__Texto fuente__
━━━━━━━━━━━━━━━━━━━━

Y allí íbamos peinando edificios de apartamentos en el sur de Valencia. Metiéndonos a las casas de los jubilados, de las madres solteras, de los desempleados. De todos esos pobres que estaban de día en casa, sudando la gota gorda. Los primeros días medía mi trabajo por la cantidad de visitas hechas; luego me di cuenta que, aunque las mangueras estaban vencidas, gastarse una décima parte de su pensión en un metro de manguera era mucho dinero para un jubilado. La gente muy amable agradecía la revisión, me ofrecía un vaso de agua y me mandaba para la calle. Estaba muy cerca de terminar mi periodo de prueba y que la meta de colocar X cantidad de metros de manquera estaba aún muy lejos.
Un colega me sugirió su método: cambiar, sí o sí, las mangueras. Aún si no hacía falta, aún si estaban aún dentro de los cinco años. No había que preguntar. Cuando la gente comenzó a exigir que reinstalara la manguera porque 50 dólares por un cacho de manguera era mucho dinero, el colega sugirió que cortara la manguera vieja en pedacitos. Cuando me di cuenta de que aun cambiando las mangueras no iba a llegar a la meta, el colega sugirió que el verdadero negocio estaba en los reguladores. Que había que cambiarle los reguladores del gas a la mayor cantidad de casas que se pudiera. Así, me enseñó a estropear el regulador del gas con un destornillador y un ágil movimiento de muñeca.
Al final de la quincena, quedó demostrada mi incompetencia para lograr las metas. Luego de la tercera o cuarta visita del día me quebraba en dos cuando tocaba el timbre y salía la vieja -siempre había una vieja y siempre sobre la mesa tenía un puñado de acelgas que yo intuía sería su única comida del día- y me suplicaba que no le dijera a nadie que su manguera tenía dos meses de haber expirado. Que no tenía dinero, que no podía pagar y que era o la manguera o las medicinas. Fue entonces cuando aprendí que las viejas que viven con una pensión de mierda siempre están a punto de llorar.

━━━━━━━━━━━━━━━━━━━━

__Los datos__

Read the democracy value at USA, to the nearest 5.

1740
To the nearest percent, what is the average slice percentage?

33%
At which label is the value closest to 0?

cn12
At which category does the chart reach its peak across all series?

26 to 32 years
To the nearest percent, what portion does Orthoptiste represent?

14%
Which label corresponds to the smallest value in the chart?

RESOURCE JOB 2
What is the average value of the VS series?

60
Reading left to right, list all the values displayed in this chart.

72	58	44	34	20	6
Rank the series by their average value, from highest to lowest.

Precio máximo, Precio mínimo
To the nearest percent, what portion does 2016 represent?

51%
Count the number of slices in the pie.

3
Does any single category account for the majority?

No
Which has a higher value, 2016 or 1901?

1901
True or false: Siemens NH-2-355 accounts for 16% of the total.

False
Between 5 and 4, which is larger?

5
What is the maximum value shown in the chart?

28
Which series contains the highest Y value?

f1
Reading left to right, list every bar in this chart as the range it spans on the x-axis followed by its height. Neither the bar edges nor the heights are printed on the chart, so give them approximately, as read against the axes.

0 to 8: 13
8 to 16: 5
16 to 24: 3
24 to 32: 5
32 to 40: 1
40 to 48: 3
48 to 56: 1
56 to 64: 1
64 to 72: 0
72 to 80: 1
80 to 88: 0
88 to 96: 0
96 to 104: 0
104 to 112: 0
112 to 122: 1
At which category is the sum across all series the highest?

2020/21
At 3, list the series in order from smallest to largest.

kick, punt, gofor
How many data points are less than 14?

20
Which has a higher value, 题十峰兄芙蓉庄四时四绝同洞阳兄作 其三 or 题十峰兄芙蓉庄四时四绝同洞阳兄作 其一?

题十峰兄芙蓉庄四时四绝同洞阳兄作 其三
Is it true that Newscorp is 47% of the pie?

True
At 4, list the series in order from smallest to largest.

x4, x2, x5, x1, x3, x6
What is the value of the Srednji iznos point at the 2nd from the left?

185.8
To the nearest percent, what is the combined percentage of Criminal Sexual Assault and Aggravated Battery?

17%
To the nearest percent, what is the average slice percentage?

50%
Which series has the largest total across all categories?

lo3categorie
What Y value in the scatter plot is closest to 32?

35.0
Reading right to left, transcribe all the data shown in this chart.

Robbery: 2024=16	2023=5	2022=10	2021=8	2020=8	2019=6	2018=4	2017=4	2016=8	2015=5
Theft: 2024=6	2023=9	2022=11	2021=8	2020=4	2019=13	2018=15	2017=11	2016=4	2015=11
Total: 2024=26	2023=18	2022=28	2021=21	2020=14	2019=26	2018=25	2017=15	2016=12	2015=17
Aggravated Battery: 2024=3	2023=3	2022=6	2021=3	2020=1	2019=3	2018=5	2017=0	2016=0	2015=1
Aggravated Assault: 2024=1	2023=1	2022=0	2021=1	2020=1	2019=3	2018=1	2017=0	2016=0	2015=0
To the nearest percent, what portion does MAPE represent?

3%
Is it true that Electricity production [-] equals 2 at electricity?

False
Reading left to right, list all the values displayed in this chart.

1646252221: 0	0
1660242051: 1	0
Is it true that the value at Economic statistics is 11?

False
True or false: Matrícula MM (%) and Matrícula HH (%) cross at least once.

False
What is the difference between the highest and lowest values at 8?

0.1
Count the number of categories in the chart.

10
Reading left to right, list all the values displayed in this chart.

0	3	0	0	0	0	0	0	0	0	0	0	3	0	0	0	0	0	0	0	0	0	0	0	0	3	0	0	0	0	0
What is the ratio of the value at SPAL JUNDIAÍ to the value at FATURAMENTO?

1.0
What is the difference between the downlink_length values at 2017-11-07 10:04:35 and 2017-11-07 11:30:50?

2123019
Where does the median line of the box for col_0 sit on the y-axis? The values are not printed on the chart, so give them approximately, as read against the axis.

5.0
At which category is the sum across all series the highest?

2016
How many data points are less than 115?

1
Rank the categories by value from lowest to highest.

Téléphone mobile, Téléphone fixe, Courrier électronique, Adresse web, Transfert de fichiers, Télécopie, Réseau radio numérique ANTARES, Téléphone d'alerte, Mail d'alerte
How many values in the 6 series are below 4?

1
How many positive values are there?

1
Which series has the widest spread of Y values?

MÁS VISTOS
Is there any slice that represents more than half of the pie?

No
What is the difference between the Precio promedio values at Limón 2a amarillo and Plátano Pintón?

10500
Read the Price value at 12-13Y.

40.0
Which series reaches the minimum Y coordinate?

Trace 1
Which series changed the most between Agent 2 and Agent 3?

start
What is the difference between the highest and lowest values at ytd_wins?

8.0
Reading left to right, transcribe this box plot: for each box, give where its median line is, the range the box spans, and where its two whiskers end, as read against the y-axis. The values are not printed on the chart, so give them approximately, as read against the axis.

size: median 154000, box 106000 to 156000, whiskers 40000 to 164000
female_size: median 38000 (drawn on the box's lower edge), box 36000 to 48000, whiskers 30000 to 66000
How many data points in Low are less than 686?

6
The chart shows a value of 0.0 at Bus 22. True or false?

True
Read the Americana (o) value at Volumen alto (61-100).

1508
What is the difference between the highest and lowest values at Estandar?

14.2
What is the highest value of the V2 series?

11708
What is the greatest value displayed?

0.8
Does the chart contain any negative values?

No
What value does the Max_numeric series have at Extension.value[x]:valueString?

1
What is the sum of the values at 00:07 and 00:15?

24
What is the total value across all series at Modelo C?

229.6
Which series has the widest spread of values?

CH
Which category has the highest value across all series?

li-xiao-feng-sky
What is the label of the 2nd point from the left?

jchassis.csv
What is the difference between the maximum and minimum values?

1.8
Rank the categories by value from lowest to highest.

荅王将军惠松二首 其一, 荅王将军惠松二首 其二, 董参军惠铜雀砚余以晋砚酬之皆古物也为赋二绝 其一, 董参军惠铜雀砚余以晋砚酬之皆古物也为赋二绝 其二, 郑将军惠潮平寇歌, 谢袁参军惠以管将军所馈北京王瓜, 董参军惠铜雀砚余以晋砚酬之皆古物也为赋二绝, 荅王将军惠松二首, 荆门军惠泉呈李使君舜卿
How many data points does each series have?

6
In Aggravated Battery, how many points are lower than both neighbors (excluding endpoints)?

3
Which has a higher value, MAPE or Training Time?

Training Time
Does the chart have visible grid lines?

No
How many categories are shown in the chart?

━━━━━━━━━━━━━━━━━━━━

__Tareas por realizar__
**1.** Indique si cada afirmación concuerda con el fragmento sobre las revisiones de gas. Responda sí o no y cite las palabras del fragmento que lo deciden. (a) Al principio, quien narra medía su trabajo por el número de visitas realizadas. (b) El colega recomendó cambiar las mangueras solo cuando estuvieran vencidas. (c) El colega enseñó a estropear el regulador con unos alicates.
**2.** Reescriba como lista el párrafo del fragmento sobre las revisiones de gas que comienza con "Un colega me sugirió su método" y conserve sus hechos principales.
**3.** Continúe el fragmento sobre las revisiones de gas a partir de su última oración.

__Respuestas__
**1.**
(a) Sí: "Los primeros días medía mi trabajo por la cantidad de visitas hechas".
(b) No: "cambiar, sí o sí, las mangueras. Aún si no hacía falta, aún si estaban aún dentro de los cinco años".
(c) No: "me enseñó a estropear el regulador del gas con un destornillador y un ágil movimiento de muñeca".

**2.**
- El colega propuso cambiar las mangueras siempre, aunque no hiciera falta y aunque estuvieran dentro de los cinco años, sin preguntar.
- Cuando la gente exigía que se reinstalara la manguera vieja porque 50 dólares era mucho dinero, sugirió cortarla en pedacitos.
- Como ni así se alcanzaba la meta, señaló que el verdadero negocio estaba en los reguladores del gas y que había que cambiárselos a la mayor cantidad de casas posible.
- Enseñó a estropear el regulador con un destornillador y un ágil movimiento de muñeca.

**3.**
Era rodar la primera lágrima y me quebraba y le decía que en la ferretería la manguera costaba tres dólares, que era la misma y que lo más seguro es que nadie volvería a inspeccionarle su manguera y que si lo hacían tuviera mucho cuidado de que no le estropearan el regulador.
Recuerdo la charla con el jefe. Me dijo que no iba a poder seguir, que habían invertido en mi entrenamiento pero que yo era un “pardillo”, que no tenía lo que hay que tener para triunfar en el mundo. “Hay que ser más fuerte, más listo, chaval”. Lo recuerdo como si fuera hoy. Recuerdo que el colega que reventaba los reguladores ganó como 900 dólares esa semana.
Luego de decirme que nunca iba a hacer nada en la vida con esa actitud de mierda, el jefe abrió una mariconera y me dio un puñado de billetes de baja denominación. Supongo que no era primera vez que le pagaba dos semanas de salario mínimo a un “pardillo que no tiene lo que hay que tener, un pin-pin”.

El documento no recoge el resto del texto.